Write out exactly the lines from the one containing "thumb tip: (24, 511)" through the last line of the records below, including both.

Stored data
=======

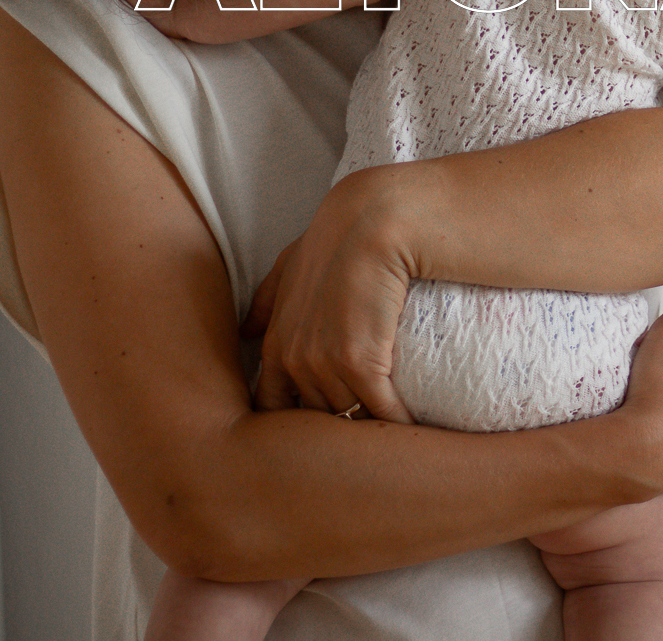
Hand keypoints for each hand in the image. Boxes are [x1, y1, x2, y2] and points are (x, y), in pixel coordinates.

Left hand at [244, 168, 418, 423]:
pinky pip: (381, 411)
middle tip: (369, 444)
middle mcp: (294, 360)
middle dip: (340, 435)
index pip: (274, 408)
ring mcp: (324, 363)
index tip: (327, 429)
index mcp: (277, 345)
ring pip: (349, 420)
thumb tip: (247, 330)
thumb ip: (269, 299)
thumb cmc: (338, 237)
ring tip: (396, 442)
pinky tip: (415, 430)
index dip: (297, 426)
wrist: (374, 220)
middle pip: (316, 422)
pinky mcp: (359, 361)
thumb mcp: (291, 265)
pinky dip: (398, 424)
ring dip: (373, 434)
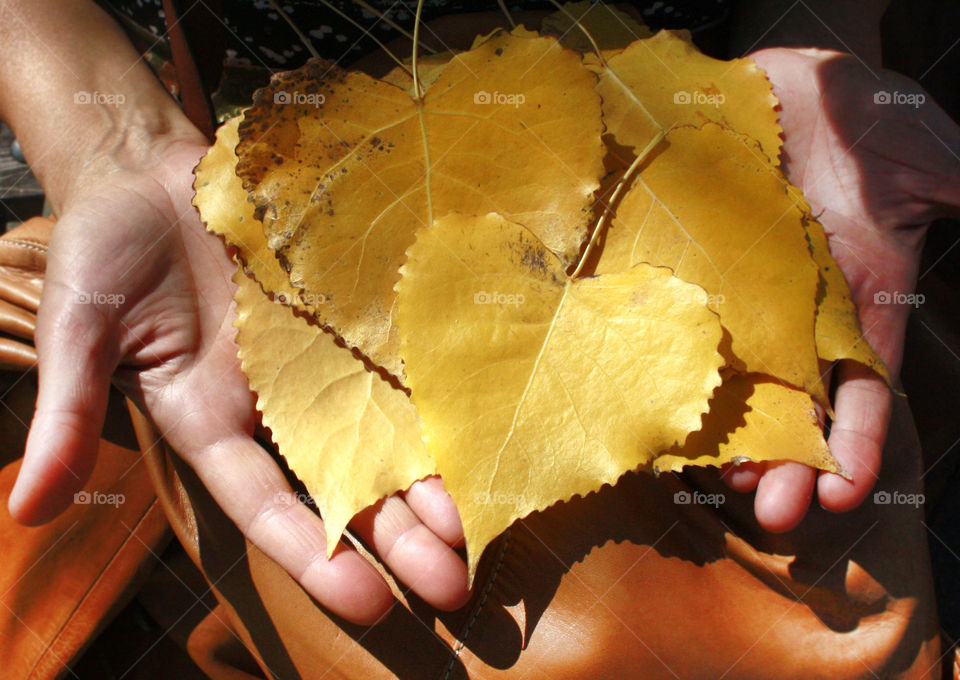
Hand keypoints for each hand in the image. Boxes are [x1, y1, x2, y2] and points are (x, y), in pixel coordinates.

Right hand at [7, 135, 469, 623]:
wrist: (154, 174)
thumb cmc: (106, 252)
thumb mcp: (81, 332)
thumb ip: (66, 414)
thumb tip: (24, 511)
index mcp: (212, 422)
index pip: (267, 503)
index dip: (313, 553)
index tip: (367, 601)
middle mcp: (278, 404)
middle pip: (347, 483)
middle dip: (399, 536)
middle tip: (456, 587)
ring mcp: (320, 358)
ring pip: (387, 431)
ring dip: (433, 479)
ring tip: (480, 528)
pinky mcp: (349, 311)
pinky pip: (398, 358)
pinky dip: (436, 393)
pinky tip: (479, 426)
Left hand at [723, 47, 959, 530]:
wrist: (783, 84)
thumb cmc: (862, 117)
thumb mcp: (927, 162)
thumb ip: (953, 204)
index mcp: (861, 302)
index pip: (865, 389)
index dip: (858, 444)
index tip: (840, 492)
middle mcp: (801, 315)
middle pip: (797, 405)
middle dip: (788, 464)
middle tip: (772, 512)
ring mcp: (743, 300)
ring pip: (738, 385)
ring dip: (733, 439)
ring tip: (723, 482)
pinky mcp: (692, 277)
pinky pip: (685, 334)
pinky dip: (678, 377)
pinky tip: (670, 416)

=======

- [ANSWER FOR THIS EXERCISE]
thumb tip: (24, 511)
index mcp: (212, 422)
index pip: (267, 503)
index dip: (313, 553)
index tip: (367, 601)
middle mcp: (278, 404)
middle pip: (347, 483)
middle dip: (399, 536)
middle tip: (456, 587)
ring mcp: (320, 358)
ring pip: (387, 431)
ring dip: (433, 479)
ring tip: (480, 528)
pinky mcp: (349, 311)
pinky pip: (398, 358)
pinky dip: (436, 393)
pinky tip: (479, 426)
Left hand at [723, 47, 959, 530]:
wrist: (783, 84)
thumb cmc: (862, 117)
thumb mcp: (927, 162)
thumb ip: (953, 204)
index mcp: (861, 302)
index pip: (865, 389)
index dip: (858, 444)
index tip: (840, 492)
middle mcp: (801, 315)
middle pip: (797, 405)
middle dip: (788, 464)
middle tip: (772, 512)
ring mcp: (743, 300)
ring pip: (738, 385)
ring dip: (733, 439)
ring tip: (723, 482)
pinky mcp: (692, 277)
pinky pip: (685, 334)
pinky dip: (678, 377)
pinky tip: (670, 416)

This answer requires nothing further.